At a UNEA-2 side event on sustainable pastoralism, high-level discussions among key players in the livestock sector highlighted pastoralism’s ability to promote healthy ecosystems in the face of climate change, showing that common pastures are potential reservoirs of greenhouse gases.
Kicking off the side event, the deputy executive director of UNEP and assistant secretary-general of the United Nations, Ibrahim Thiaw, reminded participants that ten years ago, myths and misconceptions surrounding pastoralism were already being strongly debunked—particularly those portraying it as ‘primitive, unproductive and environmentally destructive’.
Research showing that pastoralism promotes healthy productive ecosystems continues to be largely ignored, underexploited or misunderstood.
The side event was spearheaded by UNEP, the Food and Agriculture Organization of the United Nations (FAO), the International Livestock Research Institute (ILRI) and other collaborators.
UNEA’s then president and minister for environment and green development in Mongolia, Oyuna Sanjasuren, argued that pastoralism plays a key role in protecting ecosystems but must be managed well to be sustainable.
Ethiopia’s minister for environment, forests and climate change, Shiferaw Teklemariam, said that to achieve the United Nations 2030 and Africa 2063 agendas, pastoralist issues must be addressed and with a unified voice. Such issues include policies to protect pastoralists, increased investment in drylands, improved pastoralist access to markets and incentives for pastoral environmental stewardship.
Land tenure for pastoralists: how best to achieve?
Lack of land rights is a huge challenge for pastoralists, posing big threats to pastoral sustainability and viability. This is recognized in the UN’s recently adopted Sustainable Development Goals (SDGs #1, 2 and 5).

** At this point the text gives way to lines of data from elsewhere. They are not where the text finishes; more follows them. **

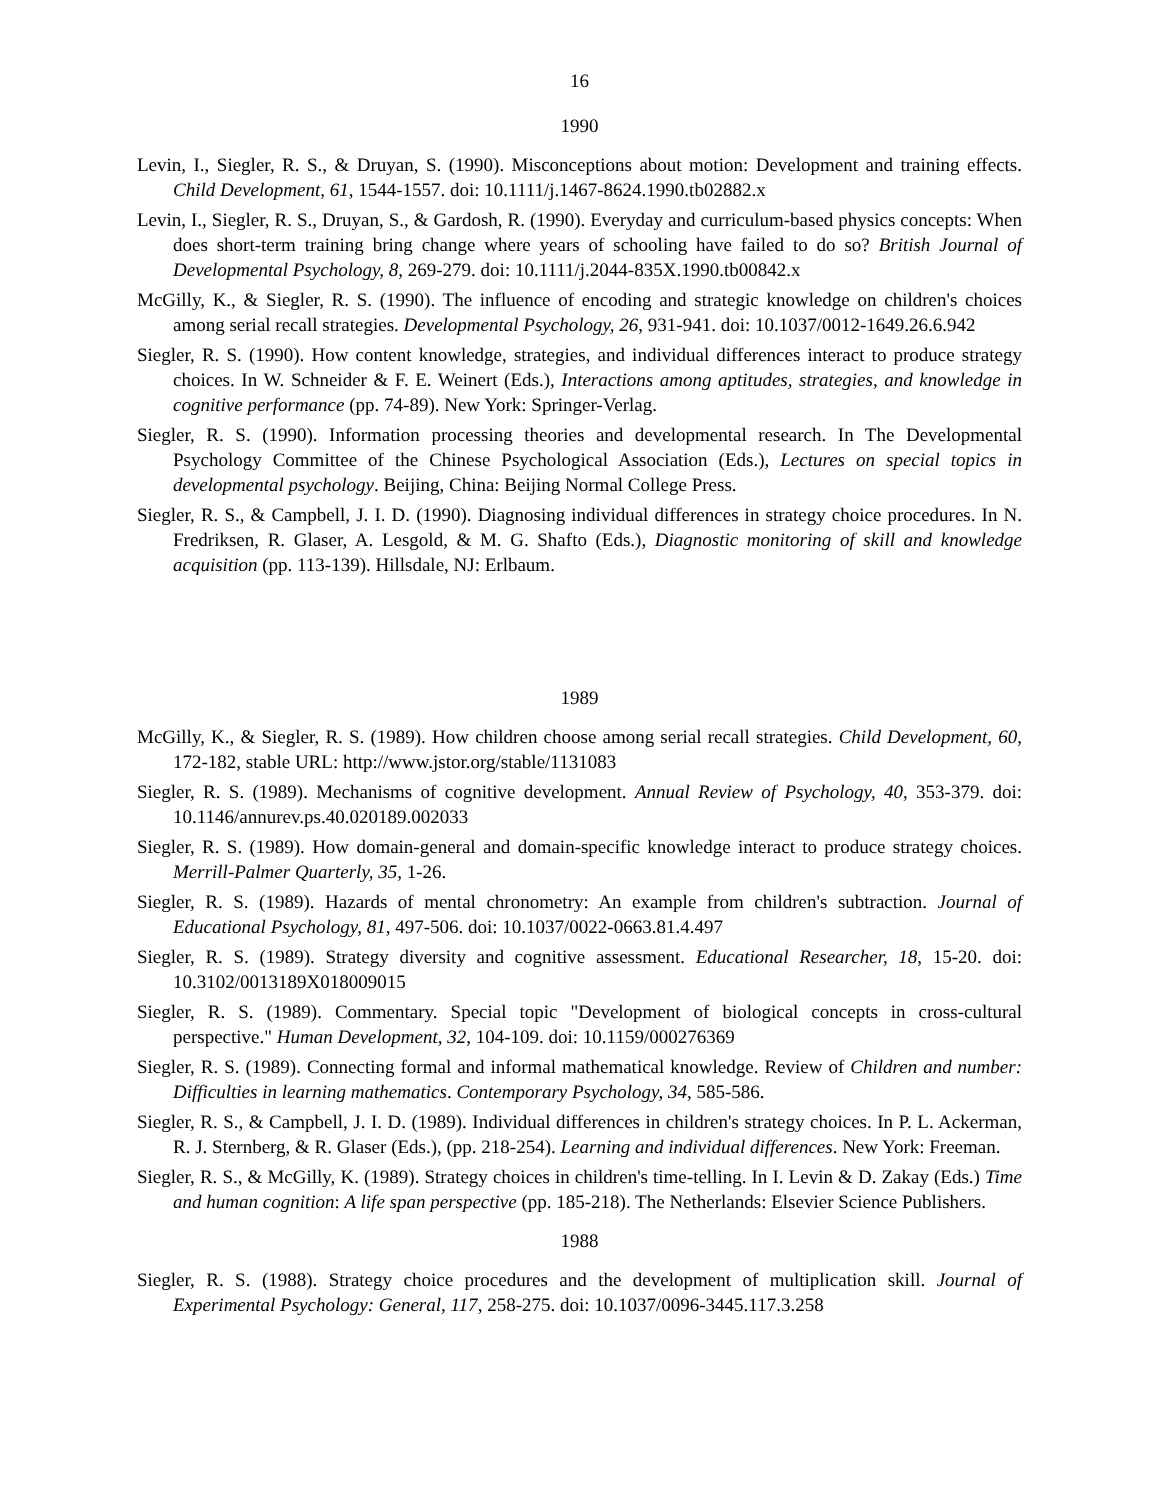16
1990
Levin, I., Siegler, R. S., & Druyan, S. (1990). Misconceptions about motion: Development and training effects. Child Development, 61, 1544-1557. doi: 10.1111/j.1467-8624.1990.tb02882.x
Levin, I., Siegler, R. S., Druyan, S., & Gardosh, R. (1990). Everyday and curriculum-based physics concepts: When does short-term training bring change where years of schooling have failed to do so? British Journal of Developmental Psychology, 8, 269-279. doi: 10.1111/j.2044-835X.1990.tb00842.x
McGilly, K., & Siegler, R. S. (1990). The influence of encoding and strategic knowledge on children's choices among serial recall strategies. Developmental Psychology, 26, 931-941. doi: 10.1037/0012-1649.26.6.942
Siegler, R. S. (1990). How content knowledge, strategies, and individual differences interact to produce strategy choices. In W. Schneider & F. E. Weinert (Eds.), Interactions among aptitudes, strategies, and knowledge in cognitive performance (pp. 74-89). New York: Springer-Verlag.
Siegler, R. S. (1990). Information processing theories and developmental research. In The Developmental Psychology Committee of the Chinese Psychological Association (Eds.), Lectures on special topics in developmental psychology. Beijing, China: Beijing Normal College Press.
Siegler, R. S., & Campbell, J. I. D. (1990). Diagnosing individual differences in strategy choice procedures. In N. Fredriksen, R. Glaser, A. Lesgold, & M. G. Shafto (Eds.), Diagnostic monitoring of skill and knowledge acquisition (pp. 113-139). Hillsdale, NJ: Erlbaum.
1989
McGilly, K., & Siegler, R. S. (1989). How children choose among serial recall strategies. Child Development, 60, 172-182, stable URL: http://www.jstor.org/stable/1131083
Siegler, R. S. (1989). Mechanisms of cognitive development. Annual Review of Psychology, 40, 353-379. doi: 10.1146/annurev.ps.40.020189.002033
Siegler, R. S. (1989). How domain-general and domain-specific knowledge interact to produce strategy choices. Merrill-Palmer Quarterly, 35, 1-26.
Siegler, R. S. (1989). Hazards of mental chronometry: An example from children's subtraction. Journal of Educational Psychology, 81, 497-506. doi: 10.1037/0022-0663.81.4.497
Siegler, R. S. (1989). Strategy diversity and cognitive assessment. Educational Researcher, 18, 15-20. doi: 10.3102/0013189X018009015
Siegler, R. S. (1989). Commentary. Special topic "Development of biological concepts in cross-cultural perspective." Human Development, 32, 104-109. doi: 10.1159/000276369
Siegler, R. S. (1989). Connecting formal and informal mathematical knowledge. Review of Children and number: Difficulties in learning mathematics. Contemporary Psychology, 34, 585-586.
Siegler, R. S., & Campbell, J. I. D. (1989). Individual differences in children's strategy choices. In P. L. Ackerman, R. J. Sternberg, & R. Glaser (Eds.), (pp. 218-254). Learning and individual differences. New York: Freeman.
Siegler, R. S., & McGilly, K. (1989). Strategy choices in children's time-telling. In I. Levin & D. Zakay (Eds.) Time and human cognition: A life span perspective (pp. 185-218). The Netherlands: Elsevier Science Publishers.
1988
Siegler, R. S. (1988). Strategy choice procedures and the development of multiplication skill. Journal of Experimental Psychology: General, 117, 258-275. doi: 10.1037/0096-3445.117.3.258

ILRI conducts research on pastoral and agro-pastoral dryland environments, investigating such issues as institutional and governance approaches to promoting participatory land-use planning and land tenure systems. In addition, ILRI works to promote sustainable use of rangelands and to improve livestock-based livelihoods. Together with its Kenyan NGO partner RECONCILE (Resource Conflict Institute), ILRI coordinates and supports the Global Rangelands Initiative of the International Land Coalition (ILC). The initiative, established in 2010, supports governments and members of the ILC in Africa, Asia and Latin America to develop and implement enabling policies and legislation for more tenure-secure rangelands.
Abdelkader Bensada, an officer responsible for UNEP’s work on sustainable pastoralism and rangeland conservation and UNEP’s focal point for the International Land Coalition, talks with Fiona Flintan, a rangelands governance scientist on joint appointment with ILRI and the International Land Coalition, at the rangelands side event at UNEA-2 (Global Rangelands Initiative) (photo credit: ILRI/Dorine Odongo).
Pushing the sustainable pastoralism agenda higher
A coalition of international organizations working on livestock and environment issues, in addition to several African governments, led by Ethiopia, Namibia and Sudan, fronted the resolution for adoption by UNEA 2, and in so doing managed to push sustainable pastoralism and rangelands higher up the international development agenda. The passing of this resolution was the latest example of the importance people are placing on SDG 15, ‘Sustainably manage forests, combat desertification, halt and reverse land degradation, halt biodiversity loss’, and of the need for multilateral environmental agencies to cooperate and collaborate.
This move has provided much-needed impetus for investing in pastoralism in order to optimize and realize its full potential and comparative advantage as a livelihood system, particularly suitable for coping with climatic variability and change.